Consignes:
Poursuivez l'entretien sur le projet Scene City, donné ci-dessous, à partir de sa dernière phrase.

Passage extrait:

En quelques mots, Scene City part du constat d’une progressive lassitude vis-à-vis de l’offre culturelle et musicale proposée par l’ensemble des acteurs. L’équipe tente donc d’y répondre, à l’aide du prisme local. Un prisme qui se focalise ensuite sur dix scènes européennes reconnues ou méconnues.

Belgrade, Bordeaux, Bristol, Kiev, Lisbonne, Lyon, Leipzig, Moscou Tbilissi et Vilnius deviennent donc les dix terrains d’exploration de Scene City. Epaulés par une dizaine de partenaires de choix, respectivement Drugstore (club), Le Type (média), Noods Radio (webradio), Tight Magazine (magazine), Radio Quantica (webradio), Chez Emile Records (disquaire), Seanaps festival (festival), Vodkast Records (disquaire) et Palanga Street Radio (webradio).

Lors d’un entretien, Laurent et Matthis développent sur Scene city. Le concept, les détails, l’histoire ce projet hors du commun, tout y passe ! L’occasion d’y voir plus clair avant leur événement de lancement le 7 septembre aux Vivres de l’Art : Le Type presents Scene city — Tbilisi.

Crédits Photo de Couverture © Vanupie

© Bureau Nuits

Racontez-moi la genèse du projet Scene City

Laurent : L’idée est née du fait de notre travail avec Le Type. Ce travail de recherche d’artistes émergents et de soutien de la scène locale. Naturellement, en tant qu’amateur d’art, de culture et particulièrement de voyage, on s’émerveillait à découvrir des villes surprenantes. Spécialement celles où l’art est foisonnant et où les initiatives émergent continuellement. Logiquement, on a eu l’envie de faire découvrir ces villes qui pour la plupart sont méconnues du grand public. On a ce projet Scene city dans nos têtes depuis environ trois ans. Progressivement, à force de voyages, de rencontres, de découvertes, l’idée s’est construite et précisée.

Données fournies:
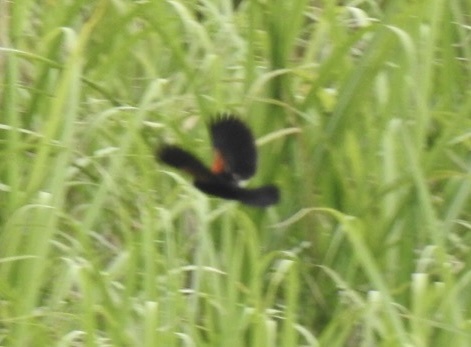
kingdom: Animalia
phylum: Chordata
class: Aves
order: Passeriformes
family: Ploceidae
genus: Euplectes
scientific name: Euplectes axillaris
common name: Fan-tailed widowbird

Réponse rédigée:
Matthis : Le fait que Laurent soit parti en Géorgie (en novembre 2018) a assurément accéléré l’idée et poussé à se focaliser sur cette ville pour le premier événement. L’accueil des gens sur place et l’expérience vécue nous a motivé à passer à l’acte. On a eu aussi l’occasion de se rendre à Bristol et on s’est littéralement pris une claque. C’est une ville superbe, jeune, étudiante et libérée. Il y a un vrai vivier naturel d’artistes. Ces spécificités se ressentent évidemment dans la ville et logiquement lors des soirées ! On a retrouvé un mélange de musique et de cultures inédits, notamment lors d’un événement marquant, en octobre 2014, à Moon Street où se côtoyaient House, Jungle ou encore Drum’n’Bass. Des styles plutôt éloignés de nos esthétiques de bases mais pourtant, amené de cette manière-là, c’était génial.

Laurent : C’est un bon exemple, car l’idée du projet n’est pas forcément de mettre en lumière des villes évidentes telles que Londres, Berlin ou Barcelone. Ce que l’on va chercher ce sont plutôt des villes que l’on ne soupçonne pas forcément d’être actives sur le plan des musiques alternatives. En Allemagne, le choix de Leipzig nous semblait plus pertinent que Berlin par exemple. De même qu’en France où l’on a préféré Lyon et Bordeaux au détriment de Paris. Ce sont généralement des alternatives aux grosses capitales où la vie devient trop chère pour lancer une carrière d’artiste. Et pourtant ce sont des villes où les opportunités culturelles sont tout aussi présentes.

Comment fonctionne Scene City ?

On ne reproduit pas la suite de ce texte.